LONDON

Royal Bank of Scotland Group Plc rose to a 12-month high in London trading after scrapping plans to sell its Williams & Glyn banking unit, removing one of the lender’s biggest obstacles to paying dividends and cutting the UK government’s stake.

Britain’s largest taxpayer-owned bank may have reached a “turning point” after running up expenses of about £1.8 billion (Dh8.08 billion; $2.2 billion) trying to dispose of the 314-branch lender in order to meet European Union antitrust rules, analysts at Deutsche Bank AG led by David Lock wrote in a note to clients on Monday. The shares gained as much as 6.5 per cent and were up 15.4 pence to 257.8 pence as of 11:00am, the biggest advance among major UK banks.

Investors are optimistic that RBS is closer to resolving some of the biggest issues that have weighed on the stock, even if it means a greater loss in 2016 results. The bank will take a 750 million-pound provision as part of a new plan to address its EU mandate to sell Williams & Glyn, which will include paying rivals to take on its customers. The fourth quarter will also include a £3.1 billion charge tied to a US probe into sales of mortgage securities.

“Addressing these non-operating issues in 2017 should provide a clearer path towards the normalisation of the business, and also brings forward our expectations of dividend resumption” to the end of 2017, Rohith Chandra-Rajan, an analyst at Barclays Plc, wrote in a note to investors. The bank was raised to equal weight from underweight by Barclays.

Post loss

RBS is now expected to post a loss of about £6.5 billion for 2016, according to the Deutsche Bank analysts. That would be the bank’s ninth straight annual deficit and bring total losses since the financial crisis to more than £58 billion pounds. Chief Executive Officer Ross McEwan told the Financial Times in an interview he expects the bank to return to statutory profit in 2018 after more than a decade of losses.

RBS has struggled to spin off Williams & Glyn, which it agreed to do in 2009 after receiving £45.5 billion pounds of state aid during the financial crisis.
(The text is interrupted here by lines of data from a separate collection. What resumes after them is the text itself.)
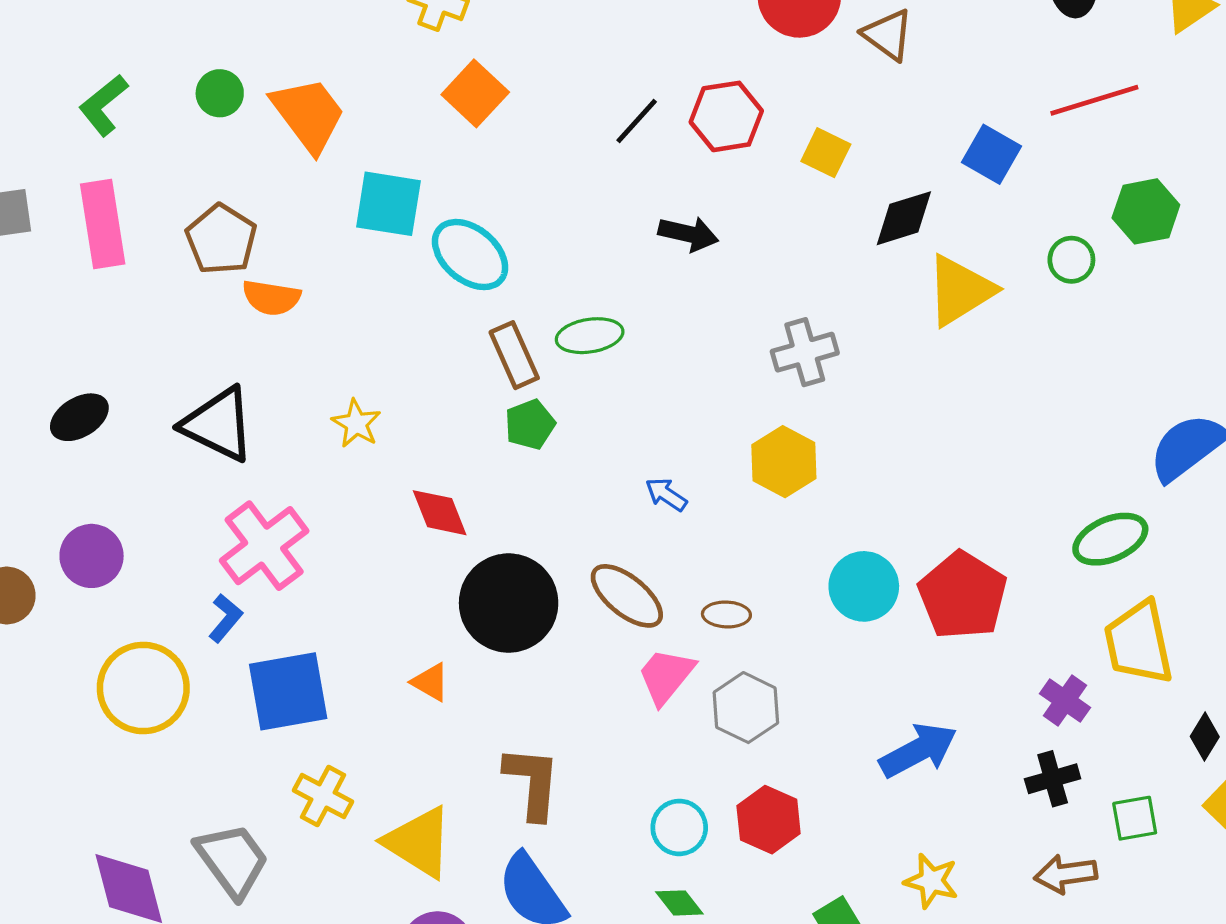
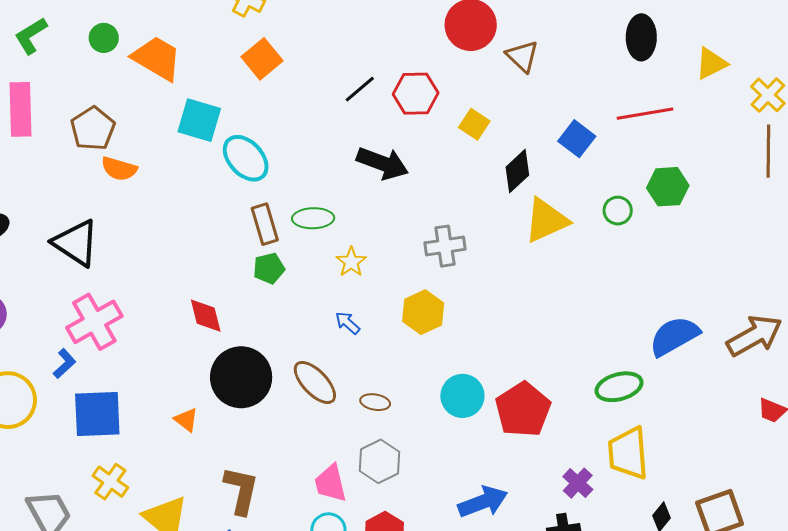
orange trapezoid: (308, 114) -> (157, 58), turned -30
black diamond: (904, 218) -> (517, 171), turned -33
black arrow: (688, 234) -> (383, 163), size x1.4
yellow star: (356, 424) -> (351, 262), moved
pink trapezoid: (666, 676) -> (331, 483), moved, turned -60

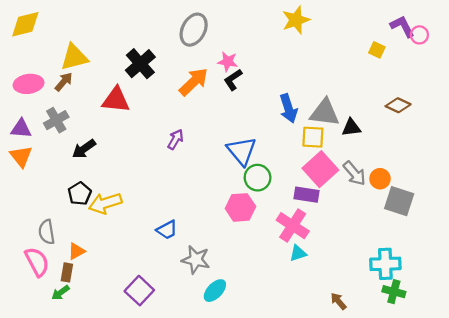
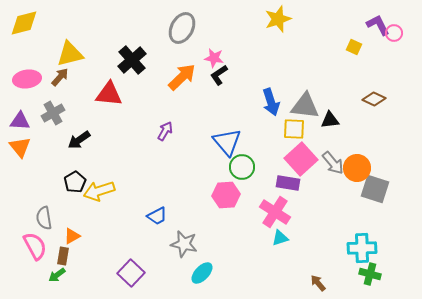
orange circle: (380, 179) -> (357, 168), size x1.4

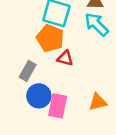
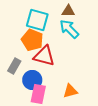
red triangle: (65, 58) -> (44, 56), size x1.6
blue circle: (39, 96) -> (32, 80), moved

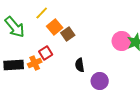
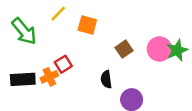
orange square: (55, 27) -> (87, 25), moved, turned -35
brown square: (68, 34) -> (124, 49), moved

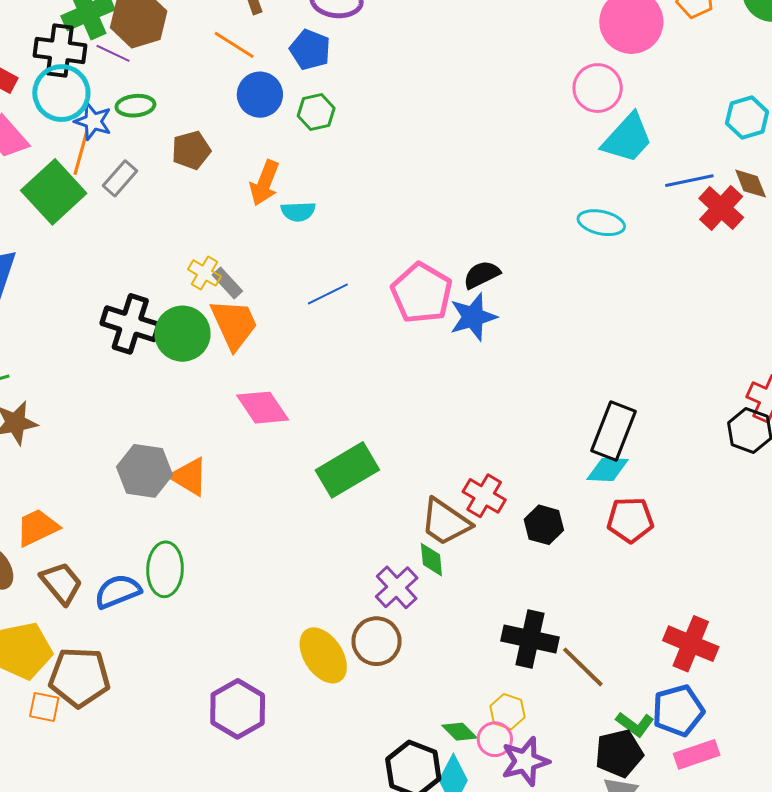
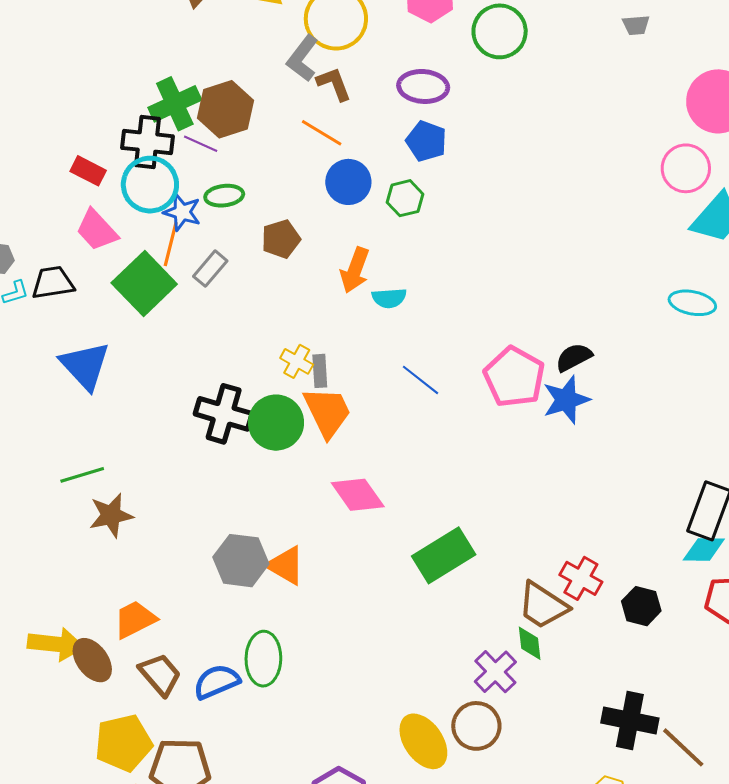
blue pentagon: (310, 50) -> (426, 141), moved
gray rectangle: (227, 283) -> (320, 371), turned 40
blue line: (328, 294) -> (420, 380), turned 66

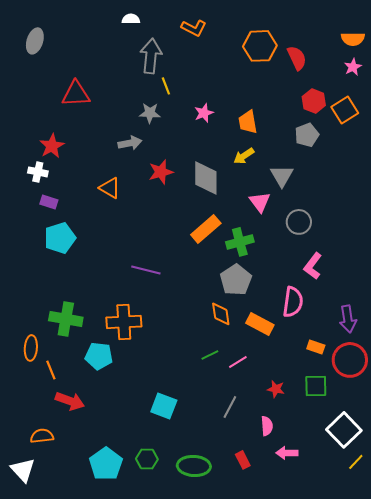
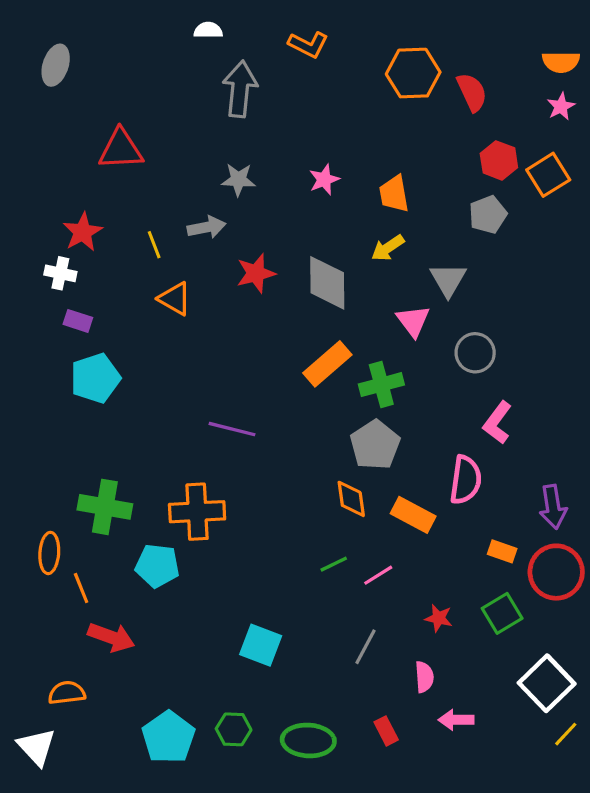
yellow line: (166, 86) -> (154, 245), moved
green square: (316, 386) -> (502, 613), turned -30

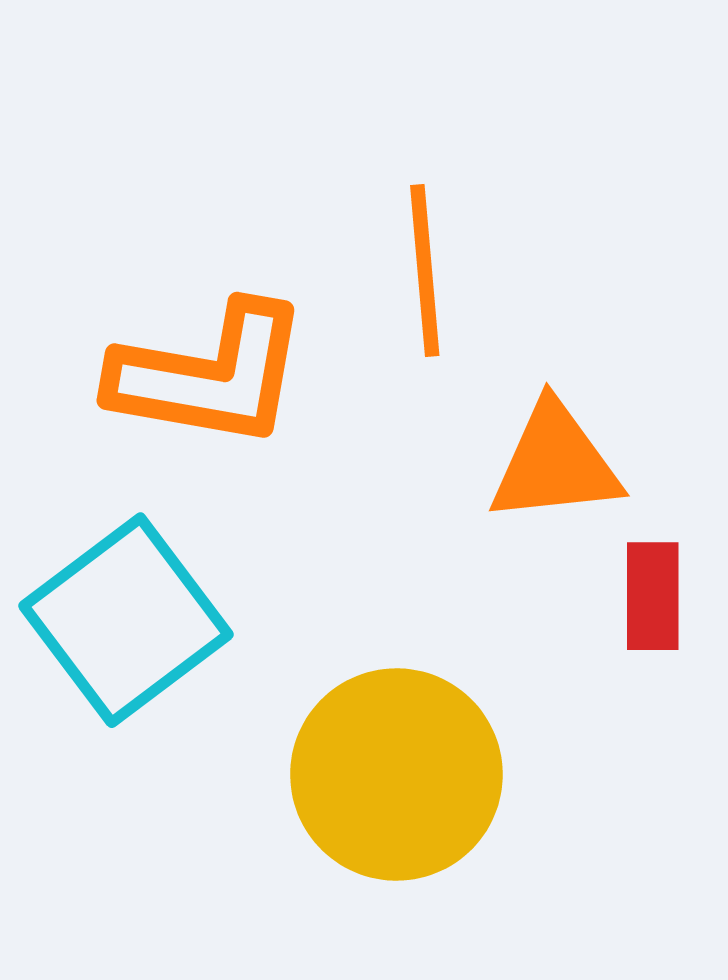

The European Commission is now considering allowing the Edinburgh-based lender to keep the unit and instead set aside money to help rival lenders lure its clients and provide “dowries” to smaller challenger banks in order to enhance competition in business banking, RBS said on Friday.

McEwan has previously described selling Williams & Glyn and settling the US. Department of Justice probe into the bank’s sale of mortgage bonds as two key roadblocks to paying dividends. Acceptance of the new proposals by the EU could help accelerate the return of capital to investors, according to analysts at UBS Group AG led by Jason Napier.

Foregone conclusion?

While keeping Williams & Glyn comes at a cost, the division includes profitable lending to small-and medium-sized businesses that could bolster earnings for RBS amid dwindling income from mortgage loans because of low interest rates. RBS could see a 12 per cent uplift to earnings per share in 2019, analysts at JPMorgan Chase & Co. including Raul Sinha wrote in a note to clients with an underweight rating on the shares.

Some analysts were sceptical that paying rivals to take RBS’s clients will result in increased competition. “We wouldn’t expect that many SMEs will jump at the opportunity to be offloaded to a challenger bank, dowry or no dowry,” Sandy Chen, an analyst at Cenkos Securities Plc wrote in a note to clients.

The plan put forward by the UK. Treasury on behalf of RBS comes just as Prime Minister Theresa May prepares to trigger Article 50 to begin Britain’s exit talks with the 28-nation trading bloc.

“We would caution that the EC Commission still needs to agree” to the UK. Treasury proposals and “the devil will be in the detail” of the terms of the deal, Andrew Coombs, an analyst at Citigroup Inc., wrote in a note to clients.